课程记录
从模型创建方法到AlexNet
课程代码
无
作业
1. 采用步进(Step into)的调试方法从创建网络模型开始(net = LeNet(classes=2))进入到每一个被调用函数,观察net的_modules字段何时被构建并且赋值,记录其中所有进入的类与函数
例如:
第一步:net = LeNet(classes=2)
第二步:LeNet类,__init__(),super(LeNet, self).__init__()
第三步: Module类, ......
第n步:返回net
略
2. 采用sequential容器,改写Alexnet,给features中每一个网络层增加名字,并通过下面这行代码打印出来
print(alexnet._modules['features']._modules.keys())
1. AlexNet
import os
import zipfile
for dirname, _, filenames in os.walk('/kaggle/input'):
for filename in filenames:
print(os.path.join(dirname, filename))
# unzip
print(os.getcwd())
os.makedirs('data', exist_ok=True)
with zipfile.ZipFile('../input/dogs-vs-cats-redux-kernels-edition/train.zip') as train_zip:
train_zip.extractall('data')
with zipfile.ZipFile('../input/dogs-vs-cats-redux-kernels-edition/test.zip') as test_zip:
test_zip.extractall('data')
# show unzip dir
train_dir = './data/train'
test_dir = './data/test'
print('len:', len(os.listdir(train_dir)), len(os.listdir(test_dir)))
os.listdir(train_dir)[:5]
os.listdir(test_dir)[:5]
import numpy as np
import pandas as pd
import glob
import os
import torch
import matplotlib.pyplot as plt
from PIL import Image
from sklearn.model_selection import train_test_split
from torchvision import datasets, models, transforms
import torch.nn as nn
import torch.optim as optim
batch_size = 100
device = 'cuda' if torch.cuda.is_available() else 'cpu'
print(device)
torch.manual_seed(1234)
if device =='cuda':
torch.cuda.manual_seed_all(1234)
lr = 0.001
train_list = glob.glob(os.path.join(train_dir,'*.jpg'))
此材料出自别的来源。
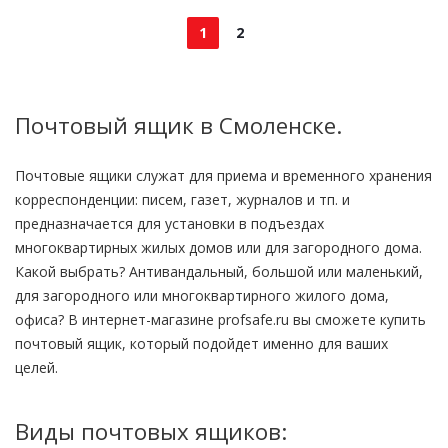
1
2
Почтовый ящик в Смоленске.
Почтовые ящики служат для приема и временного хранения
корреспонденции: писем, газет, журналов и тп. и
предназначается для установки в подъездах
многоквартирных жилых домов или для загородного дома.
Какой выбрать? Антивандальный, большой или маленький,
для загородного или многоквартирного жилого дома,
офиса? В интернет-магазине profsafe.ru вы сможете купить
почтовый ящик, который подойдет именно для ваших
целей.
Виды почтовых ящиков:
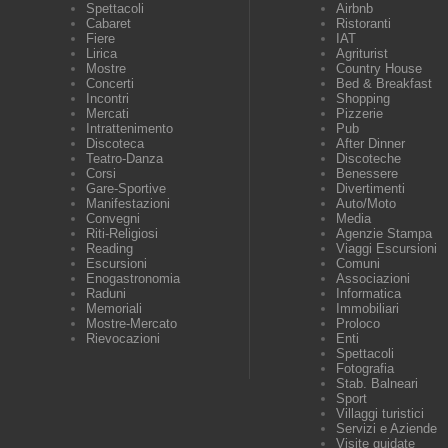
Spettacoli
Airbnb
Cabaret
Ristoranti
Fiere
IAT
Lirica
Agriturist
Mostre
Country House
Concerti
Bed & Breakfast
Incontri
Shopping
Mercati
Pizzerie
Intrattenimento
Pub
Discoteca
After Dinner
Teatro-Danza
Discoteche
Corsi
Benessere
Gare-Sportive
Divertimenti
Manifestazioni
Auto/Moto
Convegni
Media
Riti-Religiosi
Agenzie Stampa
Reading
Viaggi Escursioni
Escursioni
Comuni
Enogastronomia
Associazioni
Raduni
Informatica
Memoriali
Immobiliari
Mostre-Mercato
Proloco
Rievocazioni
Enti
Spettacoli
Fotografia
Stab. Balneari
Sport
Villaggi turistici
Servizi e Aziende
Visite guidate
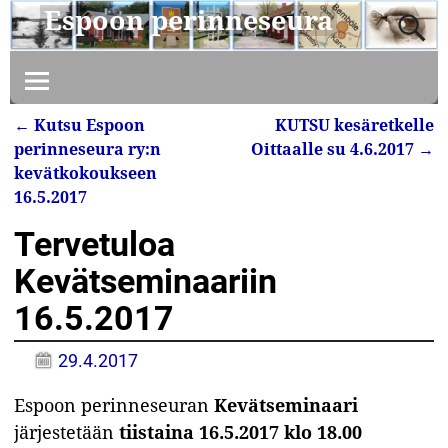
Espoon perinneseura
←
Kutsu Espoon
KUTSU kesäretkelle
Artikkelin navigointi
perinneseura ry:n
Oittaalle su 4.6.2017
→
kevätkokoukseen
16.5.2017
Tervetuloa
Kevätseminaariin
16.5.2017
29.4.2017
Espoon perinneseuran
Kevätseminaari
järjestetään
tiistaina 16.5.2017 klo 18.00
test_list = glob.glob(os.path.join(test_dir, '*.jpg'))
print('show data:', len(train_list), train_list[:3])
print('show data:', len(test_list), test_list[:3])
fig = plt.figure()
ax = fig.add_subplot(1,1,1)
img = Image.open(train_list[0])
plt.imshow(img)
plt.axis('off')
plt.show()
print(type(img))
img_np = np.asarray(img)
print(img_np.shape)
train_list, val_list = train_test_split(train_list, test_size=0.2)
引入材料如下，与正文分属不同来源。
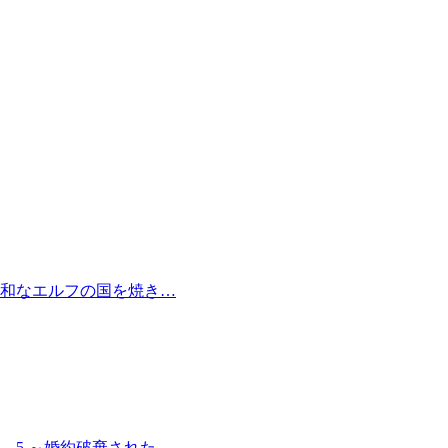
和なエルフの国を焼き…
 5 ～婚約破棄された…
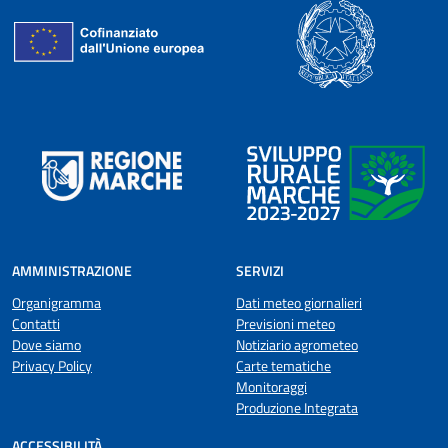
AMMINISTRAZIONE
SERVIZI
Organigramma
Dati meteo giornalieri
Contatti
Previsioni meteo
Dove siamo
Notiziario agrometeo
Privacy Policy
Carte tematiche
Monitoraggi
Produzione Integrata
ACCESSIBILITÀ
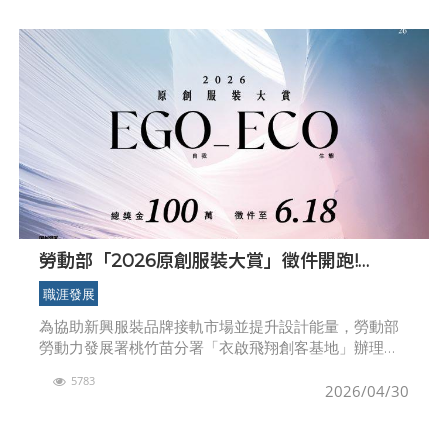
勞動部「2026原創服裝大賞」徵件開跑!
EGO-ECO引領永續時尚，百萬獎金力挺新銳
職涯發展
品牌
為協助新興服裝品牌接軌市場並提升設計能量，勞動部
勞動力發展署桃竹苗分署「衣啟飛翔創客基地」辦理
「2026原創服裝大賞」徵件活動，即日起正式開放報
5783
名；本屆競賽以「EGO－ECO」為主題，強調設計從
2026/04/30
「自我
print(len(train_list), train_list[:3])
print(len(val_list), val_list[:3])
train_transforms = transforms.Compose([
transforms.Resize((224, 224)),
# transforms.RandomCrop(224),
transforms.ToTensor(),
])
val_transforms = transforms.Compose([
transforms.Resize((224, 224)),
# transforms.RandomCrop(224),
transforms.ToTensor(),
])
test_transforms = transforms.Compose([
transforms.Resize((224, 224)),
# transforms.RandomCrop(224),
transforms.ToTensor(),
])
class dataset(torch.utils.data.Dataset):
def __init__(self,file_list,now_transform):
self.file_list = file_list # list of path
self.transform = now_transform
def __len__(self):
self.filelength = len(self.file_list)
return self.filelength
def __getitem__(self,idx):
img_path = self.file_list[idx]
img = Image.open(img_path)
# print(img.size)
img_transformed = self.transform(img)
# test 没有标签?
label = img_path.split('/')[-1].split('.')[0]
if label == 'dog':
label=1
elif label == 'cat':
label=0
else:
assert False
return img_transformed,label
train_data = dataset(train_list, train_transforms)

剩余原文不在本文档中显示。